## Data provided
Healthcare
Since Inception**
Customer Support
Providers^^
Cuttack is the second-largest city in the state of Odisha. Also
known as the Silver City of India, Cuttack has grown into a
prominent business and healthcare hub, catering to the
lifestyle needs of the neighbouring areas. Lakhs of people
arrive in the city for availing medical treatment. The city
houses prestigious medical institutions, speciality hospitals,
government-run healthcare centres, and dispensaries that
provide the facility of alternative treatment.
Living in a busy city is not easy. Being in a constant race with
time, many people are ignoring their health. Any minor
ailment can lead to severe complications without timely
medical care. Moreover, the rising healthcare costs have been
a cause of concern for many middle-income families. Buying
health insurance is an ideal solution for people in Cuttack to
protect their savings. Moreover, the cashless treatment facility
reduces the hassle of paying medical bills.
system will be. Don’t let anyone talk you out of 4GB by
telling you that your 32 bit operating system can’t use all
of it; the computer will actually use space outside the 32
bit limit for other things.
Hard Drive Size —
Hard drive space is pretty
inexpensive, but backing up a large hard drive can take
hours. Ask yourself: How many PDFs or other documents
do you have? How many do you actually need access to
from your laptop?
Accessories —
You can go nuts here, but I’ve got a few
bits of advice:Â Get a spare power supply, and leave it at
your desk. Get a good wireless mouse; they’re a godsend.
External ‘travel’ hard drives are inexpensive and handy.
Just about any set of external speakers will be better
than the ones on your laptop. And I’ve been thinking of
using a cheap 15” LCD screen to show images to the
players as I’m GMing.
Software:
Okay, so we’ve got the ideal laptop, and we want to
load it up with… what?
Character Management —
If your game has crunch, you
--
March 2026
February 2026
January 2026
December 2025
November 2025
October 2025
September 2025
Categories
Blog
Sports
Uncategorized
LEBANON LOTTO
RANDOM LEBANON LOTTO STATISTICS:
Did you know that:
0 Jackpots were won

## Task prompt
Scan the lines above for "ailment can lead" and for "If your game has crunch, you". Repeat exactly the line holding each of them and every line in between.

## Answer to this task
ailment can lead to severe complications without timely
medical care. Moreover, the rising healthcare costs have been
a cause of concern for many middle-income families. Buying
health insurance is an ideal solution for people in Cuttack to
protect their savings. Moreover, the cashless treatment facility
reduces the hassle of paying medical bills.
system will be. Don’t let anyone talk you out of 4GB by
telling you that your 32 bit operating system can’t use all
of it; the computer will actually use space outside the 32
bit limit for other things.
Hard Drive Size —
Hard drive space is pretty
inexpensive, but backing up a large hard drive can take
hours. Ask yourself: How many PDFs or other documents
do you have? How many do you actually need access to
from your laptop?
Accessories —
You can go nuts here, but I’ve got a few
bits of advice:Â Get a spare power supply, and leave it at
your desk. Get a good wireless mouse; they’re a godsend.
External ‘travel’ hard drives are inexpensive and handy.
Just about any set of external speakers will be better
than the ones on your laptop. And I’ve been thinking of
using a cheap 15” LCD screen to show images to the
players as I’m GMing.
Software:
Okay, so we’ve got the ideal laptop, and we want to
load it up with… what?
Character Management —
If your game has crunch, you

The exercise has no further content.